I think that the pandemic has brought the contradictions inherent in the healthcare system to a head. This has been a time when we needed to trust the expertise of our healthcare professionals, but our experience with it has given us little reason to. Many Americans for good reasons are predisposed not to trust it.
But during a pandemic the tragedy lies in that what we need is what we most dislike about the healthcare system, which is the rigor of the spirit of geometry. A pandemic is the one place in medicine where the individual doesn't matter; he or she really is just a data point on a spread sheet because public health is all about statistical outcomes. The individual's well being is deeply implicated in the well being of billions of others. And whether freedom-loving Americans like it or not, they are all part of a global system where their individual well being and behavior is deeply linked to the well being and behaviors of people across the globe. A global pandemic is one situation where one's individual freedom must be subordinated to the common good, and it's one place where data and algorithmic calculation should shape national policy.

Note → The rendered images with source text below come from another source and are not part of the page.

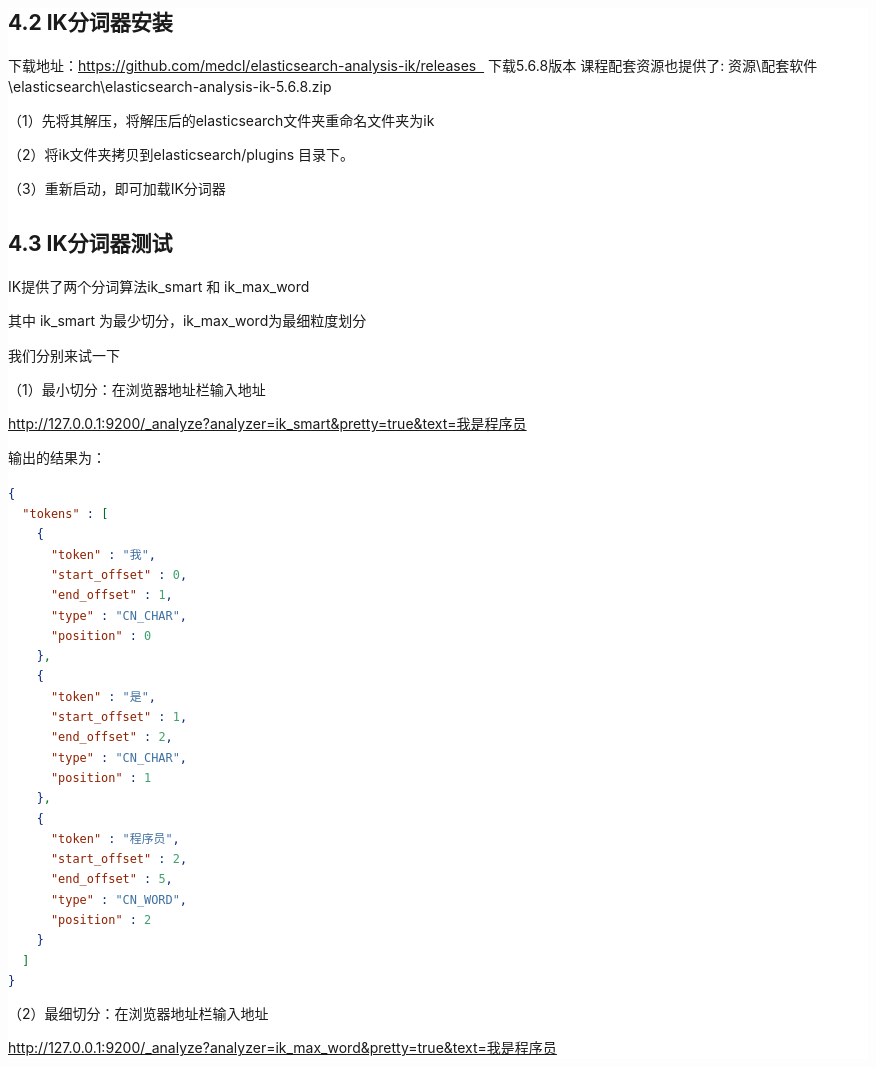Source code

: ## 4.2 IK分词器安装

下载地址：https://github.com/medcl/elasticsearch-analysis-ik/releases   下载5.6.8版本  课程配套资源也提供了:   资源\配套软件\elasticsearch\elasticsearch-analysis-ik-5.6.8.zip

（1）先将其解压，将解压后的elasticsearch文件夹重命名文件夹为ik 

（2）将ik文件夹拷贝到elasticsearch/plugins 目录下。

（3）重新启动，即可加载IK分词器

## 4.3 IK分词器测试

IK提供了两个分词算法ik_smart 和 ik_max_word

其中 ik_smart 为最少切分，ik_max_word为最细粒度划分

我们分别来试一下

（1）最小切分：在浏览器地址栏输入地址

http://127.0.0.1:9200/_analyze?analyzer=ik_smart&pretty=true&text=我是程序员

输出的结果为：

```json
{
  "tokens" : [
    {
      "token" : "我",
      "start_offset" : 0,
      "end_offset" : 1,
      "type" : "CN_CHAR",
      "position" : 0
    },
    {
      "token" : "是",
      "start_offset" : 1,
      "end_offset" : 2,
      "type" : "CN_CHAR",
      "position" : 1
    },
    {
      "token" : "程序员",
      "start_offset" : 2,
      "end_offset" : 5,
      "type" : "CN_WORD",
      "position" : 2
    }
  ]
}
```

（2）最细切分：在浏览器地址栏输入地址

http://127.0.0.1:9200/_analyze?analyzer=ik_max_word&pretty=true&text=我是程序员
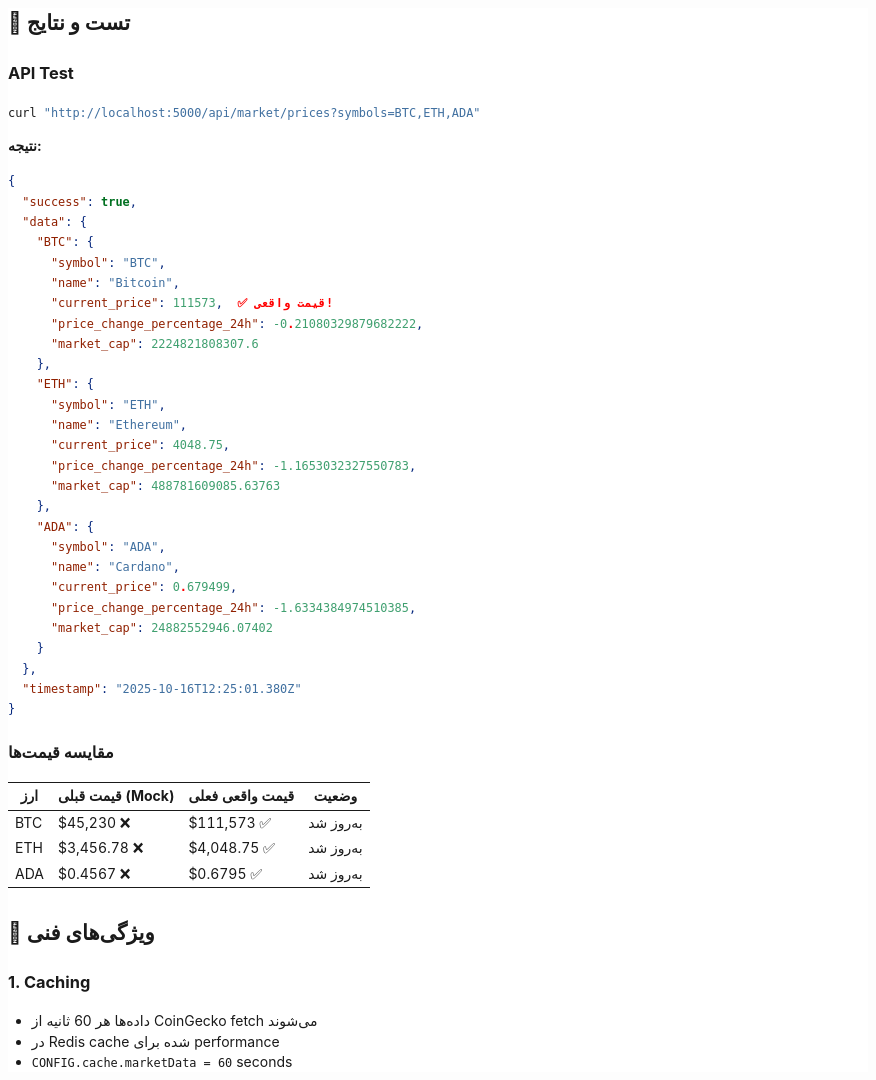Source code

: ## 🧪 تست و نتایج

### API Test
```bash
curl "http://localhost:5000/api/market/prices?symbols=BTC,ETH,ADA"
```

**نتیجه:**
```json
{
  "success": true,
  "data": {
    "BTC": {
      "symbol": "BTC",
      "name": "Bitcoin",
      "current_price": 111573,  ✅ قیمت واقعی!
      "price_change_percentage_24h": -0.21080329879682222,
      "market_cap": 2224821808307.6
    },
    "ETH": {
      "symbol": "ETH",
      "name": "Ethereum",
      "current_price": 4048.75,
      "price_change_percentage_24h": -1.1653032327550783,
      "market_cap": 488781609085.63763
    },
    "ADA": {
      "symbol": "ADA",
      "name": "Cardano",
      "current_price": 0.679499,
      "price_change_percentage_24h": -1.6334384974510385,
      "market_cap": 24882552946.07402
    }
  },
  "timestamp": "2025-10-16T12:25:01.380Z"
}
```

### مقایسه قیمت‌ها

| ارز | قیمت قبلی (Mock) | قیمت واقعی فعلی | وضعیت |
|-----|-----------------|-----------------|--------|
| BTC | $45,230 ❌ | $111,573 ✅ | به‌روز شد |
| ETH | $3,456.78 ❌ | $4,048.75 ✅ | به‌روز شد |
| ADA | $0.4567 ❌ | $0.6795 ✅ | به‌روز شد |

## 🔧 ویژگی‌های فنی

### 1. **Caching**
- داده‌ها هر 60 ثانیه از CoinGecko fetch می‌شوند
- در Redis cache شده برای performance
- `CONFIG.cache.marketData = 60` seconds
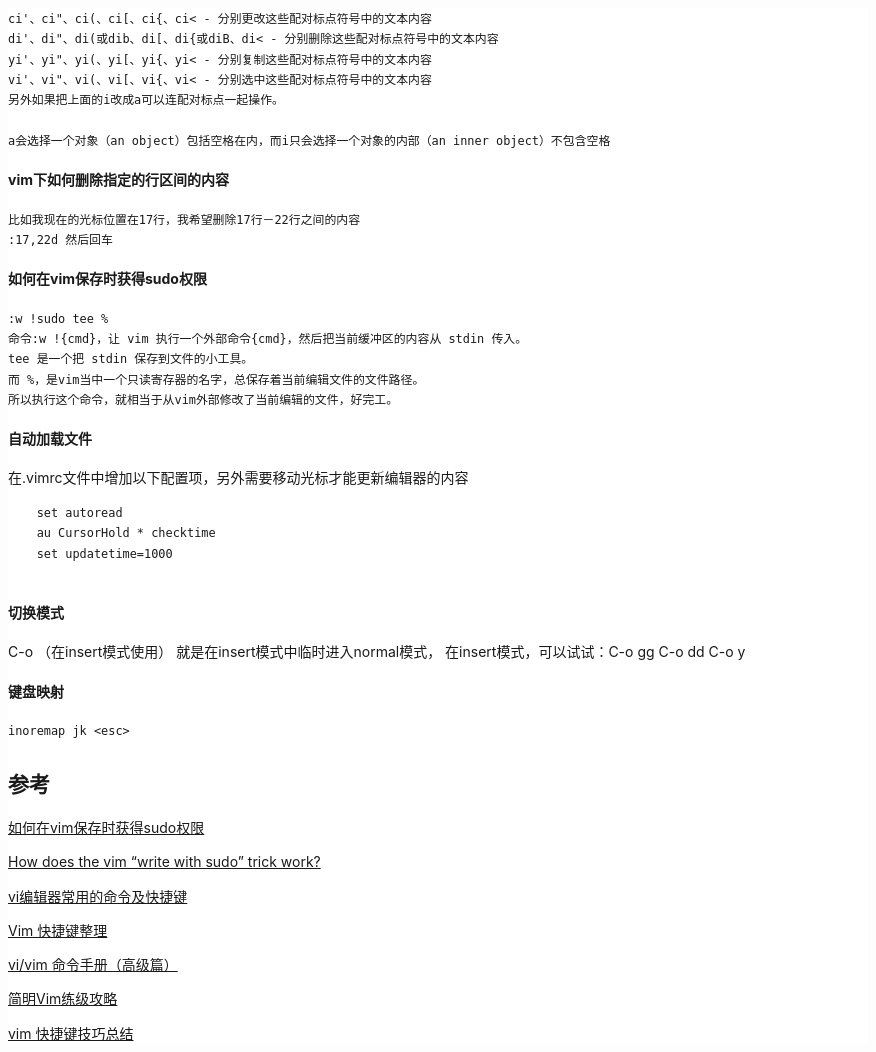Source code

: 	ci'、ci"、ci(、ci[、ci{、ci< - 分别更改这些配对标点符号中的文本内容
	di'、di"、di(或dib、di[、di{或diB、di< - 分别删除这些配对标点符号中的文本内容
	yi'、yi"、yi(、yi[、yi{、yi< - 分别复制这些配对标点符号中的文本内容
	vi'、vi"、vi(、vi[、vi{、vi< - 分别选中这些配对标点符号中的文本内容
	另外如果把上面的i改成a可以连配对标点一起操作。
	
	a会选择一个对象（an object）包括空格在内，而i只会选择一个对象的内部（an inner object）不包含空格
	
#### 	vim下如何删除指定的行区间的内容
	比如我现在的光标位置在17行，我希望删除17行－22行之间的内容
	:17,22d 然后回车 	
 
#### 如何在vim保存时获得sudo权限

	:w !sudo tee % 
	命令:w !{cmd}，让 vim 执行一个外部命令{cmd}，然后把当前缓冲区的内容从 stdin 传入。
	tee 是一个把 stdin 保存到文件的小工具。
	而 %，是vim当中一个只读寄存器的名字，总保存着当前编辑文件的文件路径。
	所以执行这个命令，就相当于从vim外部修改了当前编辑的文件，好完工。


#### 自动加载文件
在.vimrc文件中增加以下配置项，另外需要移动光标才能更新编辑器的内容

```  
  	set autoread
	au CursorHold * checktime
   	set updatetime=1000
   	
```

#### 切换模式
C-o （在insert模式使用） 就是在insert模式中临时进入normal模式， 在insert模式，可以试试：C-o gg C-o dd C-o y ​​​​


#### 键盘映射

	inoremap jk <esc>

## 参考

[如何在vim保存时获得sudo权限](https://segmentfault.com/q/1010000000151086)

[How does the vim “write with sudo” trick work?](http://stackoverflow.com/questions/2600783/how-does-the-vim-write-with-sudo-trick-work)


[vi编辑器常用的命令及快捷键](http://hily.me/blog/2006/04/vi-shortcut/)

[Vim 快捷键整理](http://blog.csdn.net/ceven2010/article/details/7406341)
 
[ vi/vim 命令手册（高级篇） ](http://blog.chinaunix.net/uid-20784896-id-495557.html) 

[简明Vim练级攻略](http://www.ccvita.com/487.html)


[vim 快捷键技巧总结](http://blog.csdn.net/sunboy_2050/article/details/6002837)

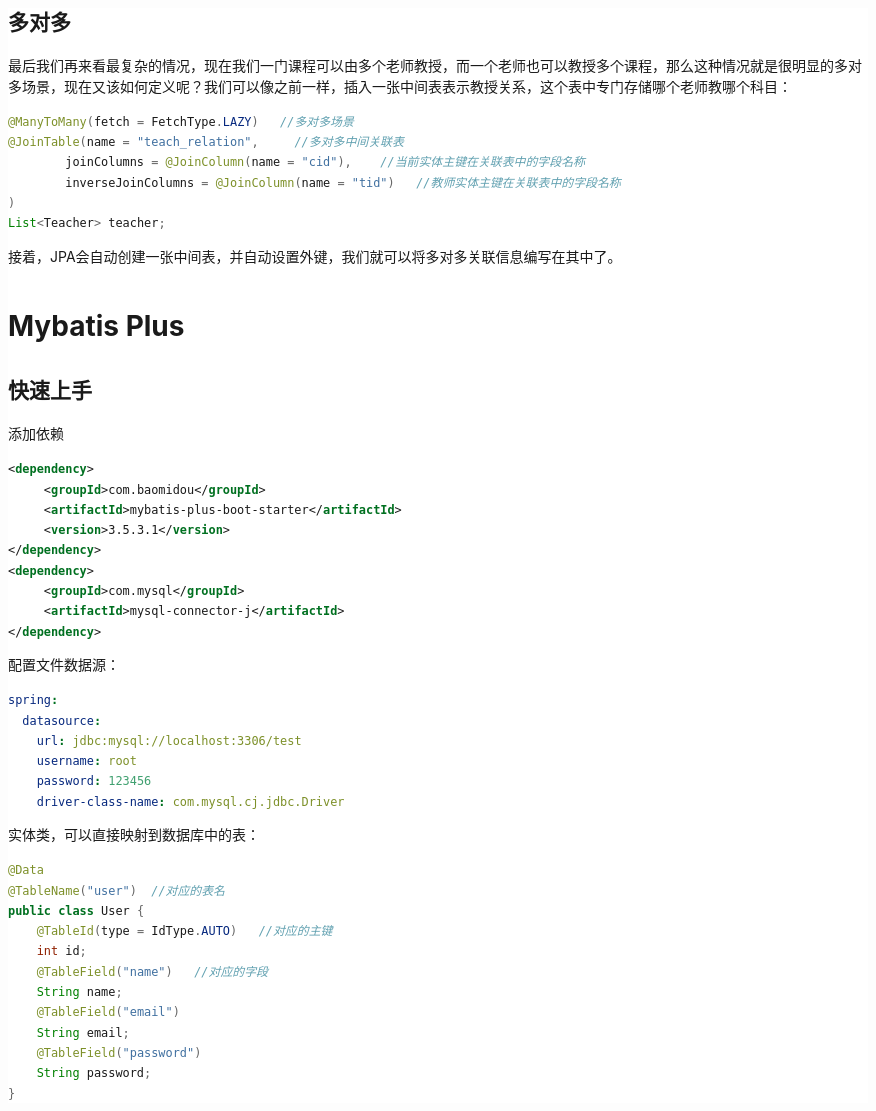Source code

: ## 多对多

最后我们再来看最复杂的情况，现在我们一门课程可以由多个老师教授，而一个老师也可以教授多个课程，那么这种情况就是很明显的多对多场景，现在又该如何定义呢？我们可以像之前一样，插入一张中间表表示教授关系，这个表中专门存储哪个老师教哪个科目：

```java
@ManyToMany(fetch = FetchType.LAZY)   //多对多场景
@JoinTable(name = "teach_relation",     //多对多中间关联表
        joinColumns = @JoinColumn(name = "cid"),    //当前实体主键在关联表中的字段名称
        inverseJoinColumns = @JoinColumn(name = "tid")   //教师实体主键在关联表中的字段名称
)
List<Teacher> teacher;
```

接着，JPA会自动创建一张中间表，并自动设置外键，我们就可以将多对多关联信息编写在其中了。

# Mybatis Plus

## 快速上手

添加依赖

```xml
<dependency>
     <groupId>com.baomidou</groupId>
     <artifactId>mybatis-plus-boot-starter</artifactId>
     <version>3.5.3.1</version>
</dependency>
<dependency>
     <groupId>com.mysql</groupId>
     <artifactId>mysql-connector-j</artifactId>
</dependency>
```

配置文件数据源：

```yaml
spring:
  datasource:
    url: jdbc:mysql://localhost:3306/test
    username: root
    password: 123456
    driver-class-name: com.mysql.cj.jdbc.Driver
```

实体类，可以直接映射到数据库中的表：

```java
@Data
@TableName("user")  //对应的表名
public class User {
    @TableId(type = IdType.AUTO)   //对应的主键
    int id;
    @TableField("name")   //对应的字段
    String name;
    @TableField("email")
    String email;
    @TableField("password")
    String password;
}
```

The tragedy lies in that people who understandably distrust the technocratic ethos of the healthcare system from their own personal experience of it, are likely to distrust it regarding public health. When they hear the pronouncements of the epidemiological bureaucrats, It feels like the same old soulless bureaucratic thing that they've come to hate about the healthcare system. If you dislike or distrust the healthcare system in one context, why should you trust it in this other? I think Anthony Fauci is a mensch, but I understand why he's so vulnerable to be vilified in the way he has been.
Over the last several weeks the talking-head docs on TV have been saying that the vaccine hesitant should trust their local health care providers and their exhortations to get vaccinated. But how many people have a personal relationship with their local healthcare provider? And so why would they be more likely to trust him or her? Why would they trust anybody whom they see as merely a functionary of the healthcare technocracy?
In my own case, my provider is a nice enough guy, but I don't know him and he doesn't know me except for what's on my chart. When I visit for my once-a-year check up, I listen and ask questions, but I take every thing he says with a grain of salt. He provides some information that I recognize as important, but I evaluate it within a broader spectrum of information I take into consideration when making decisions about my health.
For better or worse, I trust my own spirit of finesse over the recommendations of someone whose advice is legitimated only by the spirit of geometry. I have come to believe that I must supply what he lacks. Better if I could find a doc who had both, but good luck finding one.